Figure 2: Mean scores for telesecundaria and traditional secondary school students

The causal effect of Telesecundarias on student learning

The sustained improvement of telesecundaria students is striking, but a key challenge when analysing their effectiveness is that school attendance is not randomly assigned. We address this challenge by adopting a framework that jointly models the choice of school and test score outcomes for each student. This marginal treatment effects analysis sheds insight into the causal effect of telesecundaria attendance on test scores as well as what affects the decision to attend telesecundarias. (More details on methodology in our published paper.)

Figure 3 shows our main results. We find that telesecundarias cause average test score gains of 0.35 sd in math and 0.23 sd in Spanish after the first year of attendance. We additionally find that students who do not currently attend telescundarias would benefit more, on average, than students who currently attend them. This is shown in Figure 3 by estimates of the average effect for untreated students exceeding the average effect for treated students. This suggests that expansions of the telesecundaria programme will generate strong learning gains as they induce current traditional school students to switch to telesecundarias. Importantly, our analysis rules out the possibility that the marked improvement of telesecundaria students may be caused by differential rates of dropout, exam-sitting, or cheating between the two school types.

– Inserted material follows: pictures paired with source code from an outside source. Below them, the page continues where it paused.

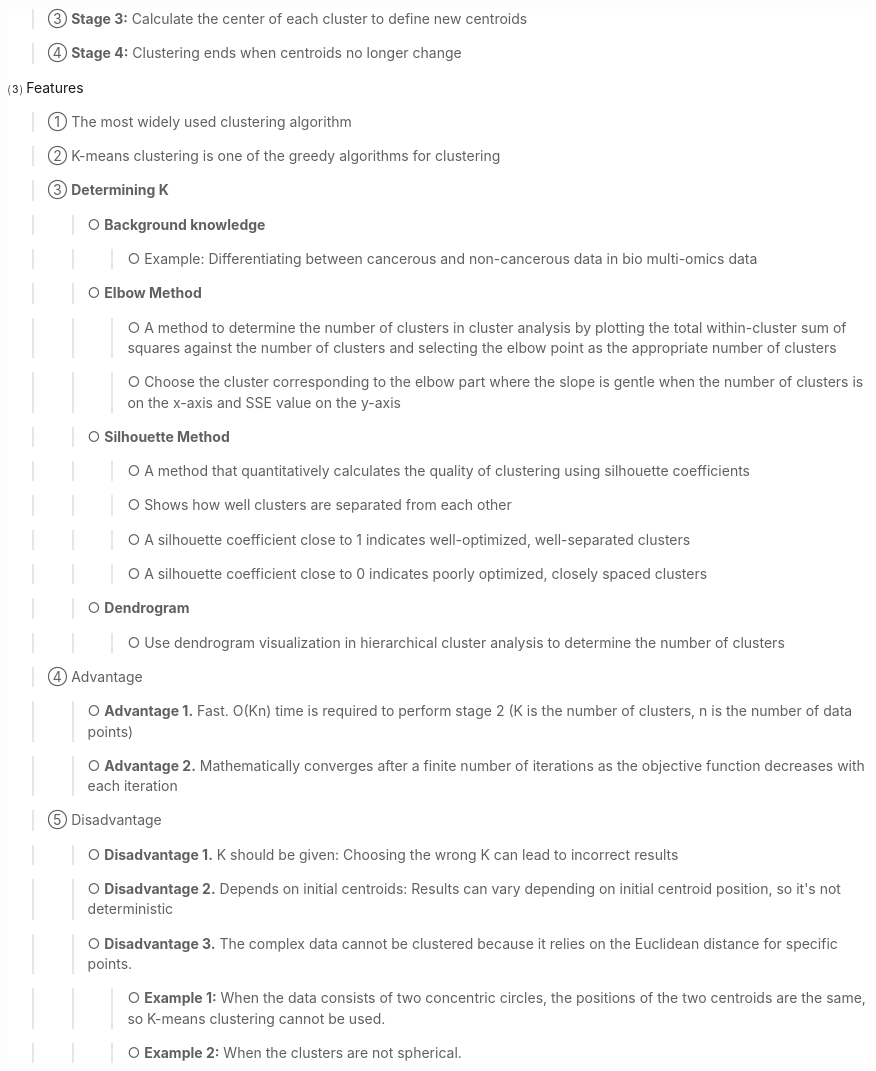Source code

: > ③ **Stage 3:** Calculate the center of each cluster to define new centroids

> ④ **Stage 4:** Clustering ends when centroids no longer change

 ⑶ Features

> ① The most widely used clustering algorithm

> ② K-means clustering is one of the greedy algorithms for clustering

> ③ **Determining K**

>> ○ **Background knowledge**

>>> ○ Example: Differentiating between cancerous and non-cancerous data in bio multi-omics data

>> ○ **Elbow Method**

>>> ○ A method to determine the number of clusters in cluster analysis by plotting the total within-cluster sum of squares against the number of clusters and selecting the elbow point as the appropriate number of clusters

>>> ○ Choose the cluster corresponding to the elbow part where the slope is gentle when the number of clusters is on the x-axis and SSE value on the y-axis

>> ○ **Silhouette Method**

>>> ○ A method that quantitatively calculates the quality of clustering using silhouette coefficients

>>> ○ Shows how well clusters are separated from each other

>>> ○ A silhouette coefficient close to 1 indicates well-optimized, well-separated clusters

>>> ○ A silhouette coefficient close to 0 indicates poorly optimized, closely spaced clusters

>> ○ **Dendrogram**

>>> ○ Use dendrogram visualization in hierarchical cluster analysis to determine the number of clusters

> ④ Advantage

>> ○ **Advantage 1.** Fast. Ο(Kn) time is required to perform stage 2 (K is the number of clusters, n is the number of data points)

>> ○ **Advantage 2.** Mathematically converges after a finite number of iterations as the objective function decreases with each iteration

> ⑤ Disadvantage

>> ○ **Disadvantage 1.** K should be given: Choosing the wrong K can lead to incorrect results

>> ○ **Disadvantage 2.** Depends on initial centroids: Results can vary depending on initial centroid position, so it's not deterministic

>> ○ **Disadvantage 3.** The complex data cannot be clustered because it relies on the Euclidean distance for specific points.

>>> ○ **Example 1:** When the data consists of two concentric circles, the positions of the two centroids are the same, so K-means clustering cannot be used.

>>> ○ **Example 2:** When the clusters are not spherical.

Figure 3: Treatment effects for Maths and Spanish

Consistent with contemporaneous work by Fabregas and Navarro-Sola (2024), we find that telesecundarias raise educational attainment. Attending a telesecundaria raises the probability that a student stays in school through the ninth grade by 2.8 percentage points. We also find that telesecundarias reduce the urban rural test-score gap, echoing findings from a distance learning initiative in China. This gap would be 128% larger in math and 43% larger in Spanish if telesecundarias did not exist. We additionally find that telesecundarias produce the greatest learning gains for students who enter secondary school with median test scores.

Policy implications: What can we learn from the effectiveness of telesecundarias?

The contrast between the effectiveness of telesecundarias and the experience of pandemic-era schooling can illuminate where distance education may be most effective. First, distance education will be more effective where in-person alternatives are poor. Scaling the lectures of one highly effective communicator likely outweighs mediocre in-person teaching. Second, it takes time and resources to develop an effective set of video lectures accompanied by supporting texts and assignments. The rapid ad hoc move to distance education during the pandemic contrasts greatly with the considerable attention and resources Mexico invests in each lecture. Lastly, distance education in Mexico is more beneficial for the median student. The weakest and strongest students may benefit more from the sort of impromptu assistance that teachers can provide in person but that is hard to automate. Policymakers who wish to develop effective distance education programmes would be wise to consult Mexico’s experience.

References

Borghesan, E and G Vasey (2024), “The Marginal Returns to Distance Education: Evidence from Mexico’s Telesecundarias,” American Economic Journal: Applied Economics, 16(1): 253-85.

Calderoni, J (1998), “Telesecundaria: Using TV to Bring Education to Rural Mexico,” Education and Technology Team, Human Development Network, World Bank.

Estrada, R Q (2003), “Telesecundaria: Los Estudiantes y los Sentidos que Atribuyen a Algunos Elementos del Modelo Pedagogico,” Revista Mexicana de Investigacion Educativa, 8(17).

Fabregas, R and L Navarro-Sola (2024), “Broadcasting Education at Scale: Long-Term Labor Market Impacts of Television-Based Schools,” Working Paper.